Basically, I got sick of being sick (as in, the sickness that results from sin). And it's good that I did, because now, though I'm still far from perfect, I'm really happy, happier than I've ever been in my entire life. I find it difficult to convey the bliss I've experienced from growing closer to God because I don't want to put myself on a pedestal. So I'll just say this: an excellent recipe for lifelong happiness includes the mass, sacred scripture, and personal study and prayer. The sacraments don't hurt either. Why do these actions give us such perfect joy? Because Saint Augustine hit the nail on the head when he said, "You have made us for yourself, oh Lord, and our hearts are restless until they rest in you." Pretty smart guy.

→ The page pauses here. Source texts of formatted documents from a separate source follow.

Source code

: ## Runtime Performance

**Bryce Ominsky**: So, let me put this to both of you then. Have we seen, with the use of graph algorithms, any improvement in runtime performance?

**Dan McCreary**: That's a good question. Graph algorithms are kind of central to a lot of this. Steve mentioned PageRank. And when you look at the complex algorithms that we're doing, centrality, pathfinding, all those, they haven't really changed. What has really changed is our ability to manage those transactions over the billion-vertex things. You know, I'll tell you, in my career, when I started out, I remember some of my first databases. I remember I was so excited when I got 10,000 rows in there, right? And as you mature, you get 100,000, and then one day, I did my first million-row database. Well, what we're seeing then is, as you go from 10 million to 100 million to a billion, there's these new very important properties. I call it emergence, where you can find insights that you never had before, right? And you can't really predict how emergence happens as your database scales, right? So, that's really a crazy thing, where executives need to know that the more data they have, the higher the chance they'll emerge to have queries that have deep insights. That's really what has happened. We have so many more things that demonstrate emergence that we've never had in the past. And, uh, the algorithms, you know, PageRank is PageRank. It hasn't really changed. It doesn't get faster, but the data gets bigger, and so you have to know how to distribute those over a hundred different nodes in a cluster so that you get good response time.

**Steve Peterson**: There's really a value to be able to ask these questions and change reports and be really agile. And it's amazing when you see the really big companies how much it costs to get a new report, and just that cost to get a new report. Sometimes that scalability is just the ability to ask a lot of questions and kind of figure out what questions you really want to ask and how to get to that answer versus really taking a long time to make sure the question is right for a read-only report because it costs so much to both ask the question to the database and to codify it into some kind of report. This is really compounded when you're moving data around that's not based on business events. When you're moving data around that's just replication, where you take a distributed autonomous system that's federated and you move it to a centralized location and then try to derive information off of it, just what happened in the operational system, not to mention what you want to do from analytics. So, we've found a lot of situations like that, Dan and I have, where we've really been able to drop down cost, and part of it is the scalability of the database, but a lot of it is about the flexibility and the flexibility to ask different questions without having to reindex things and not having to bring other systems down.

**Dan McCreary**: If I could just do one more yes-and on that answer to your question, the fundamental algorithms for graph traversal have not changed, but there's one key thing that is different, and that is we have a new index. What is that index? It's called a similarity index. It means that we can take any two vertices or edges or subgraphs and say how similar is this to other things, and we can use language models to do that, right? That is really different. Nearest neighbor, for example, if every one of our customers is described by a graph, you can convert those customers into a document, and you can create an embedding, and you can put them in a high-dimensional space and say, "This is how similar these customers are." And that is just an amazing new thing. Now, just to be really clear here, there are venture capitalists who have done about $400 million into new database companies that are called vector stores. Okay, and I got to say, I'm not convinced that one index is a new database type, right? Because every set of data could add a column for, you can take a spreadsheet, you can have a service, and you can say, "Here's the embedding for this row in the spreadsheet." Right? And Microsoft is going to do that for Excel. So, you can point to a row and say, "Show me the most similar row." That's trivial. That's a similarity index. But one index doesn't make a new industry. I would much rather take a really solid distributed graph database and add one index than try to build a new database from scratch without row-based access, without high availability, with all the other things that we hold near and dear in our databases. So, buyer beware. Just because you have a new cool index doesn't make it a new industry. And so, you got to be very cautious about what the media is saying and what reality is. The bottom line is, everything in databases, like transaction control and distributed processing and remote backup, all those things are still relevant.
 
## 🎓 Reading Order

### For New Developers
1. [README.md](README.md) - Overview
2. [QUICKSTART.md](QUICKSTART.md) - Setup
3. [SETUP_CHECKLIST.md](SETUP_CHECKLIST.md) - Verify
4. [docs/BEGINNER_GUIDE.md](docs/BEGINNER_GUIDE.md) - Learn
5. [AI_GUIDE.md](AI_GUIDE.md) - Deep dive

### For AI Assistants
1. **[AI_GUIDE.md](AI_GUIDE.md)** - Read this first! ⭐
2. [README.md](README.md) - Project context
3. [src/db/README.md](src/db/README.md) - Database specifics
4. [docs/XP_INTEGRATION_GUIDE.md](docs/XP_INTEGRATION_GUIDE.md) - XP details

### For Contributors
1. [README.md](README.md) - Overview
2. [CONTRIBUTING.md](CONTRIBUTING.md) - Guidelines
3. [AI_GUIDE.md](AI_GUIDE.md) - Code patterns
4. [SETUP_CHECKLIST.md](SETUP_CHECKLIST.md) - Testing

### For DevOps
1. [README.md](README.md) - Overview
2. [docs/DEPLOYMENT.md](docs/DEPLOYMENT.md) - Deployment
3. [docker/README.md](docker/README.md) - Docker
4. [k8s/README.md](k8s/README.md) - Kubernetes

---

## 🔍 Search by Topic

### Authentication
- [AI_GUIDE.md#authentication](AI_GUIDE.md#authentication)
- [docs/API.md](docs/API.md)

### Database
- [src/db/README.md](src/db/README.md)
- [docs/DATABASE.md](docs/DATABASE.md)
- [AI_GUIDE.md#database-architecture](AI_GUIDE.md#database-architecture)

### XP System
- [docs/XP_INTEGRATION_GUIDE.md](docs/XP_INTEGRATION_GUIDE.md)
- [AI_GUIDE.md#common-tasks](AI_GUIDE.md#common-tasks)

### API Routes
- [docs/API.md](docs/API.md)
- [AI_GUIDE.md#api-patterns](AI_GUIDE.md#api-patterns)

I hate to be repetitive, but in the interest of driving the point home, I ask again: why is it that hiding our hearts within God gives us such immense happiness? Three simple little words: God. Is. Love.

That phrase covers pretty much everything and anything, in my opinion.

Think about it. What is the number one thing that the advertising industry capitalizes on more than anything else? Love. You may be tempted to think that it's sex (and you wouldn't be wrong) but we learn from John Paul II's Theology of the Body that sex, at it's very core, is an act of selfless, sacrificial love (or at least, that's how it was originally, and how it's meant to be still; but that's another topic for another day...). Seriously. How did Julia Roberts, Meg Ryan, Kate Hudson, and all these other stars get so overwhelmingly rich? Two words: Romantic comedies. The world sells us love in the form of movies, music, books, art, clothes, perfume, shampoo, you name it. What does this say about our basic desire as humans?

We are constantly searching for love because God is love, and he made us for himself. Although a large portion of the human race is unaware of it, their hearts are searching for God.